The APA requires courts to hold unlawful and set aside agency actions, findings, and conclusions that are not in accordance with the law. Chief Justice Roberts concluded:
"The APA thus codifies for agency cases the unremarkable, yet elemental proposition reflected by judicial practice dating back to Marbury: that courts decide legal questions by applying their own judgment. It specifies that courts, not agencies, will decide "all relevant questions of law" arising on review of agency action, §706 (emphasis added)—even those involving ambiguous laws—and set aside any such action inconsistent with the law as they interpret it. And it prescribes no deferential standard for courts to employ in answering those legal questions. That omission is telling, because Section 706 does mandate that judicial review of agency policymaking and factfinding be deferential. See §706(2)(A) (agency action to be set aside if 'arbitrary, capricious, [or] an abuse of discretion'); §706(2)(E) (agency fact-finding in formal proceedings to be set aside if 'unsupported by substantial evidence')."
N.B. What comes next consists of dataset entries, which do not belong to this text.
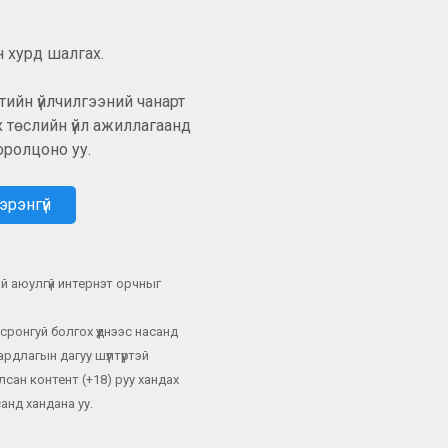
 хурд шалгах.
ийн үйлчилгээний чанарт
х төслийн үйл ажиллагаанд
оролцоно уу.
эрэнгүй
эй аюулгүй интернэт орчныг
ронгуй болгох үүднээс насанд
длагын дагуу шүүлтүүртэй
лсан контент (+18) руу хандах
анд хандана уу.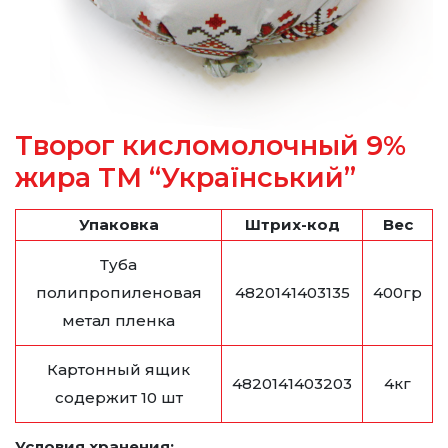
Творог кисломолочный 9%
жира ТМ “Український”
Упаковка
Штрих-код
Вес
Туба
полипропиленовая
4820141403135
400гр
метал пленка
Картонный ящик
4820141403203
4кг
содержит 10 шт
Условия хранения: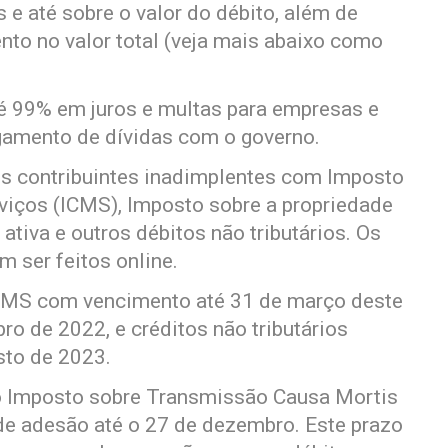
 e até sobre o valor do débito, além de
to no valor total (veja mais abaixo como
té 99% em juros e multas para empresas e
amento de dívidas com o governo.
os contribuintes inadimplentes com Imposto
viços (ICMS), Imposto sobre a propriedade
ativa e outros débitos não tributários. Os
 ser feitos online.
ICMS com vencimento até 31 de março deste
o de 2022, e créditos não tributários
sto de 2023.
ao Imposto sobre Transmissão Causa Mortis
de adesão até o 27 de dezembro. Este prazo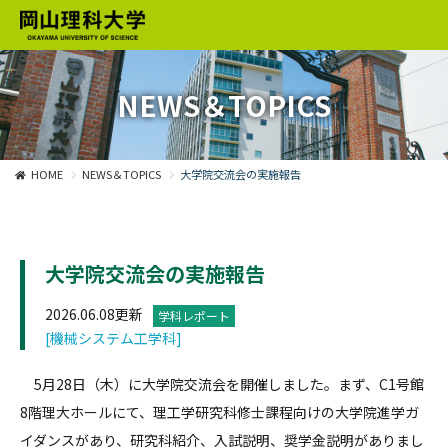
NEWS＆TOPICS
HOME
NEWS＆TOPICS
大学院交流会の実施報告
大学院交流会の実施報告
2026.06.08更新
学科レポート
[機械システム工学科]
5月28日（木）に大学院交流会を開催しました。まず、C1号館
8階理大ホールにて、理工学研究科修士課程向けの大学院進学ガ
イダンスがあり、研究科紹介、入試説明、奨学金説明がありまし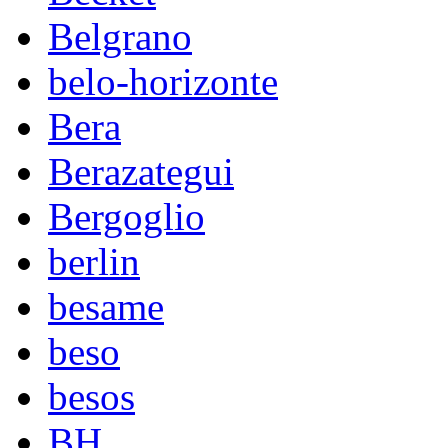
Belgrano
belo-horizonte
Bera
Berazategui
Bergoglio
berlin
besame
beso
besos
BH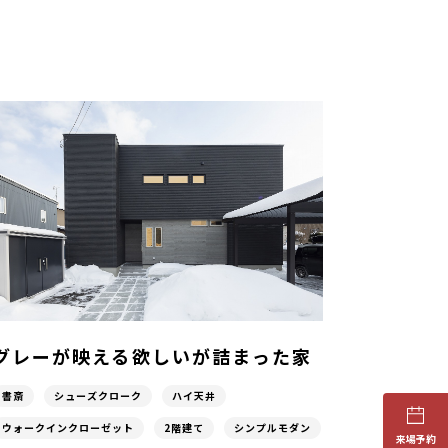
グレーが映える欲しいが詰まった家
書斎
シューズクローク
ハイ天井
ウォークインクローゼット
2階建て
シンプルモダン
来場予約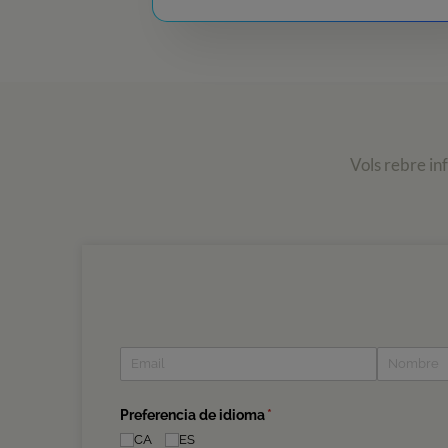
Vols rebre in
The Chief Justice acknowledged that courts may seek aid from the interpretations of those responsible for implementing particular statutes. Such interpretations "constitute a body of experience and informed judgment to which courts and litigants may properly resort for guidance," consistent with the APA. Skidmore v. Swift & Co. 323 U.S. at 134, 140.]. Id. at Loper Bright Enters, 2024 U.S. LEXIS 2882, at *47.
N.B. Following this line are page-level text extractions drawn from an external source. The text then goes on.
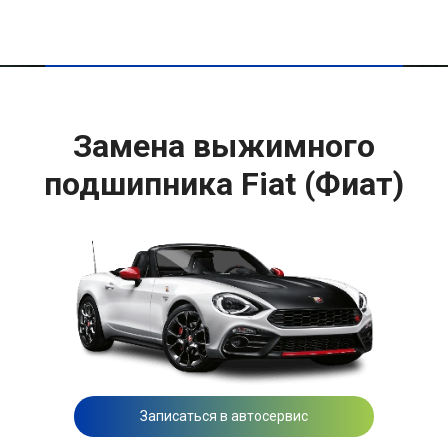
Замена выжимного
подшипника Fiat (Фиат)
Записаться в автосервис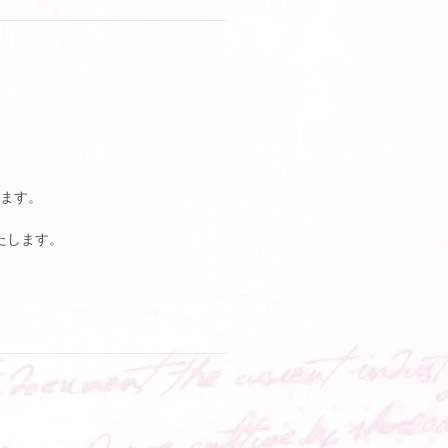
ます。
たします。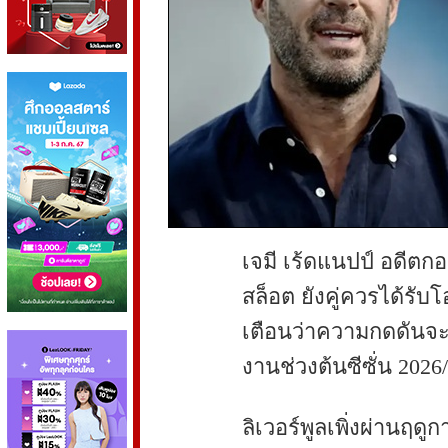
เจมี เร้ดแนปป์ อดีตกอ
สล็อต ยังคู่ควรได้รับ
เตือนว่าความกดดันจ
งานช่วงต้นซีซั่น 202
ลิเวอร์พูลเพิ่งผ่านฤดู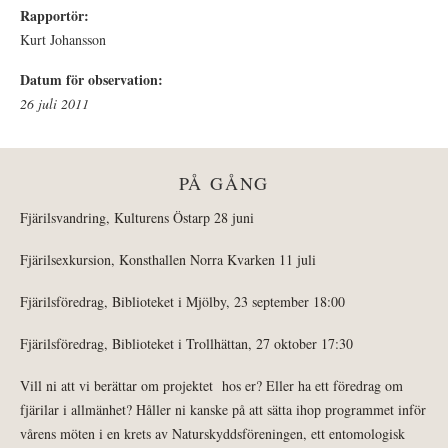
Rapportör:
Kurt Johansson
Datum för observation:
26 juli 2011
PÅ GÅNG
Fjärilsvandring, Kulturens Östarp 28 juni
Fjärilsexkursion, Konsthallen Norra Kvarken 11 juli
Fjärilsföredrag, Biblioteket i Mjölby, 23 september 18:00
Fjärilsföredrag, Biblioteket i Trollhättan, 27 oktober 17:30
Vill ni att vi berättar om projektet hos er? Eller ha ett föredrag om
fjärilar i allmänhet? Håller ni kanske på att sätta ihop programmet inför
vårens möten i en krets av Naturskyddsföreningen, ett entomologisk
According to the Chief Justice, the deference that Chevron requires of courts cannot be squared with the APA. Chevron defies the command of the APA that the reviewing court – not the agency whose action it reviews – is to decide all relevant questions of law and interpret statutory provisions. He rejected the arguments offered for deferring to agencies to resolve statutory ambiguities, including that agencies have subject matter expertise regarding the statutes they administer, deferring to agencies promotes the uniform construction of federal law, and resolving statutory ambiguities may involve policymaking best left to political actors, rather than courts.
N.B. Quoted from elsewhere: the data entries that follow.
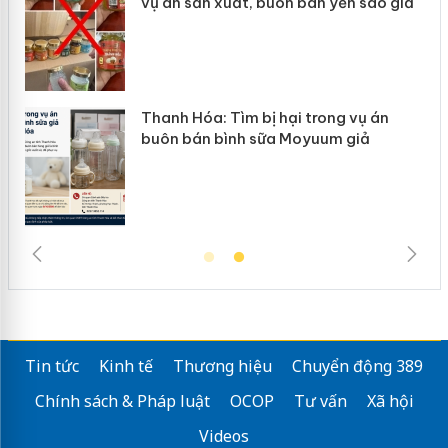
sào giả
mại trong tháng 7
ụ án
Hưng Yên: Xử lý 6 hộ kinh doanh bán
ả
hàng giả mạo nhãn hiệu Adidas, Nik
Tin tức
Kinh tế
Thương hiệu
Chuyển động 389
Chính sách & Pháp luật
OCOP
Tư vấn
Xã hội
Videos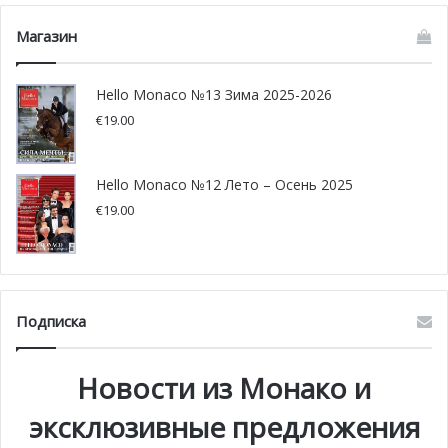
Магазин
Hello Monaco №13 Зима 2025-2026
€
19.00
Hello Monaco №12 Лето – Осень 2025
€
19.00
Подписка
Новости из Монако и
эксклюзивные предложения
He pointed out that Congress expects courts to handle technical statutory questions and courts have the expertise in interpreting law. Id. at Loper Bright Enters., 2024 U.S. LEXIS 2882, at *113-14 (Kagan, J., dissenting) (citing Smiley v. Citibank (South Dakota), N. A., 517 U. S. 735, 740-741, 116 S. Ct. 1730, 135 L. Ed. 2d 25 (1996)) Justice Thomas concurred, writing separately to underscore his view that Chevron deference also violates our Constitution’s separation of powers. Justice Gorsuch wrote a separate concurring opinion regarding stare decisis.
Justise Kagan dissented and was joined by Justice Sotomayor and Justice Brown-Jackson. According to Justice Kagan, Congress would usually prefer that the responsible agency, not a court, resolve ambiguities:
"Some interpretive issues arising in the regulatory context involve scientific or technical subject matter. Agencies have expertise in those areas; courts do not. Some demand a detailed understanding of complex and interdependent regulatory programs. Agencies know those programs inside-out; again, courts do not. And some present policy choices, including trade-offs between competing goods. Agencies report to a President, who in turn answers to the public for his policy calls; court shave no such accountability and no proper basis for making policy. And of course, Congress has conferred on that expert, experienced, and politically accountable agency the authority to administer—to make rules about and otherwise implement—the statute giving rise to the ambiguity or gap. Put all that together and deference to the agency is the almost obvious choice, based on an implicit congressional delegation of interpretive authority. We defer, the Court has explained, 'because of a presumption that Congress' would have 'desired' the agency (rather than the courts)" to exercise "whatever degree of discretion" the statute allows."